Tej, zapewne macie przepastne regały zawalone książkami lub całe sterty. A może układacie je w sofy, piramidy bądź inne konstrukcje? Pochwalcie się swoimi meblami, kurzem i tytułami, które posiadacie. Może znajdę wśród nich okładkę, która mnie zainteresuje albo będę prosił opinię na ten temat. Po prostu szukam inspiracji...
Moja jest mega uboga, bo co roku się przeprowadzam, więc nie tacham tego wszystkiego ze sobą, tylko oddaję rodzicom do piwnicy ;D aż się dorobię M4. No i istnieje także mój problem uzależnienia od publicznej biblioteki - takie tam są skarby, co internet nie widział.
Oooo masz Cook'a? [zazdrość] Muszę wreszcie dokończyć całą Czarną Kompanię, nawet nie pamiętam, na czym skończyłem.
"Egipcjanin Sinhe", dobra i ciekawa książka o przejawach monoteizmu/chrześcijaństwa w Starożytnym Egipcie.
Kaczyński? Biografia?
Użytkownik Mikeal dnia sobota, 5 września 2015, 20:26 napisał
I tak z pewnością jest większa niż biblioteczka przeciętnego Polaka.
Ooo, rzadko trafiam na ludzi, którzy mają na półce Kronikę Kroniki to wspomnienie mojego dzieciństwa - zawsze jak jeździłem w odwiedziny do dziadków, brałem Kronikę (Ziemi bodajże) i czytałem o "dinozarłach":D
I chyba widziałem tam jakieś dwie okładki Ludluma! (to samo wydanie leży na półce z książkami mojego taty)

Dane wejściowe:
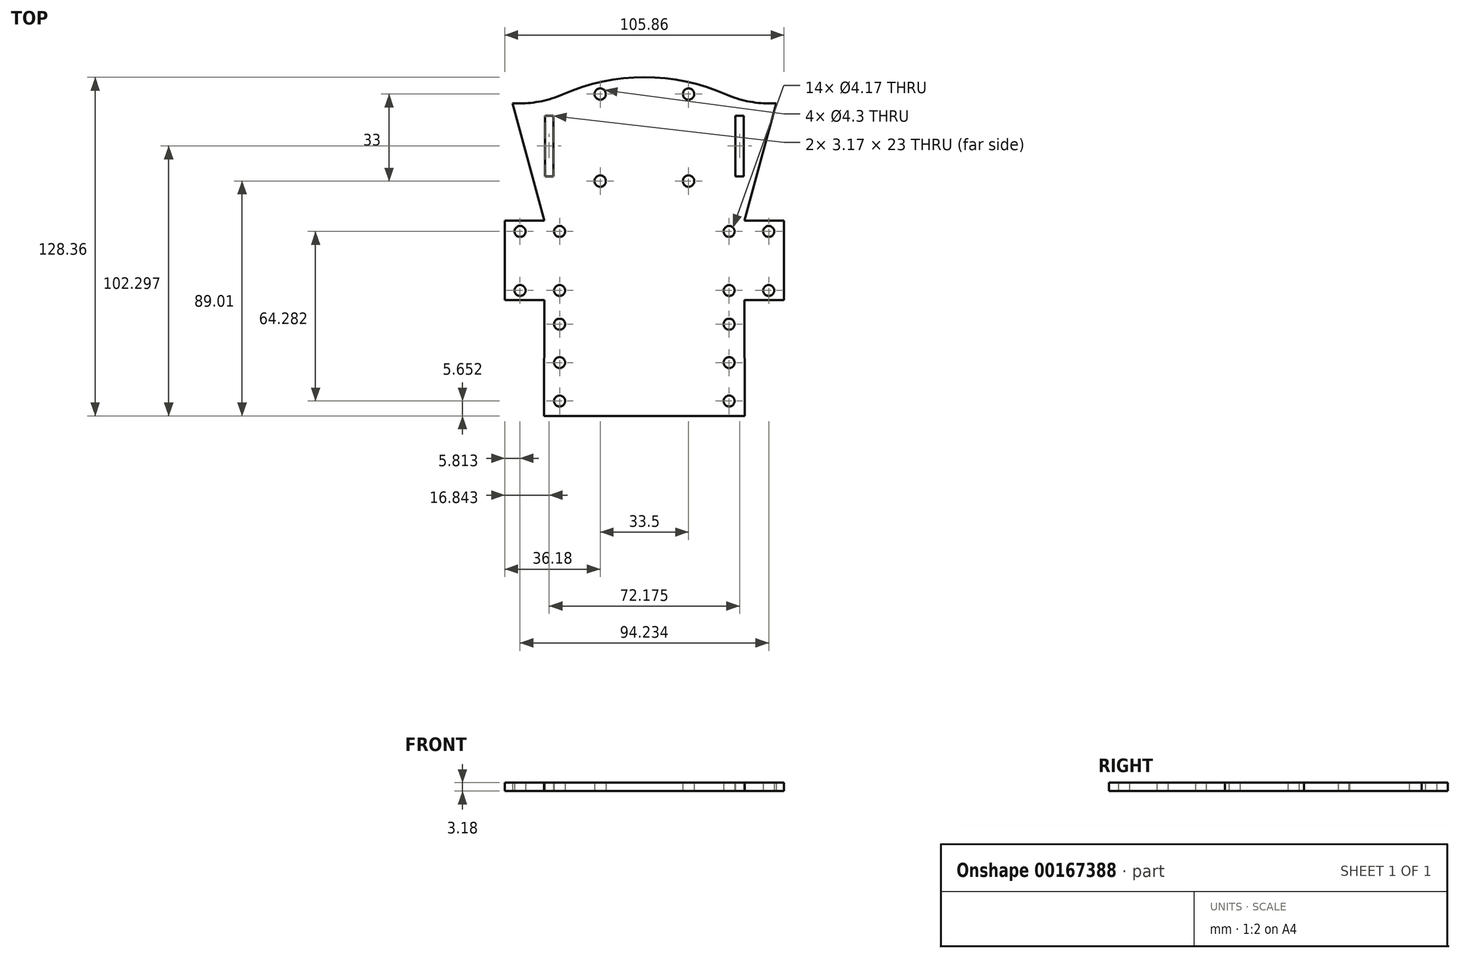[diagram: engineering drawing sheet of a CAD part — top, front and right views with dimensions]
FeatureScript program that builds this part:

Zadania i ćwiczenia:
a – Dokąd, według wątku o domowych biblioteczkach, trafiają książki osoby, która co roku się przeprowadza?
b – Proszę wyjaśnić na podstawie wątku o domowych biblioteczkach, dlaczego biblioteczka osoby piszącej „Moja jest mega uboga” jest tak skromna.
c – Proszę poprowadzić dalej wątek o domowych biblioteczkach, zaczynając od miejsca, w którym się kończy.

Odpowiedzi do zadań:
a – Do piwnicy rodziców.

b – Osoba ta co roku się przeprowadza, więc nie przewozi wszystkich książek ze sobą. Oddaje je rodzicom do piwnicy, dopóki nie dorobi się mieszkania M4.

c –
Swoją biblioteczkę wrzucę, jak tylko zrobię porządek :x
Czy to były książki (księgi?) sprzedawane przez akwizytorów? Bo nie wygląda to na coś przełomowego, ale - jak widać - z jakiegoś powodu jest bardzo popularne;p
Ja właśnie już zaczynam ostatnią półeczkę na mojej szafie . Muszę pomyśleć co dalej, nie wyobrażam trzymania sobie książek na podłodze lub właśnie w kartonach, toż to profanacja
Jak będziesz się przeprowadzał i musiał decydować między bardziej potrzebnymi rzeczami a wydaniem jakiś 500zł na regał książkowy może zmienisz zdanie co do kartonów. Ale przyznam, że ogromnie tęsknię za widokiem półek zastawionych książkami i ciężko mi się poczuć w nowym mieszkaniu jak u siebie.
Aż tyle? Ja tam półki staram się robić samemu - kilka desek i drewnochron, żeby się trzymała i miała ładny kolor . Inna rzecz, że mieszkam z rodzicami i mogę sobie spokojnie w ścianach wiercić
Dżepetto ekonomiczny, bo ostatnią półkę na książki kupiłem...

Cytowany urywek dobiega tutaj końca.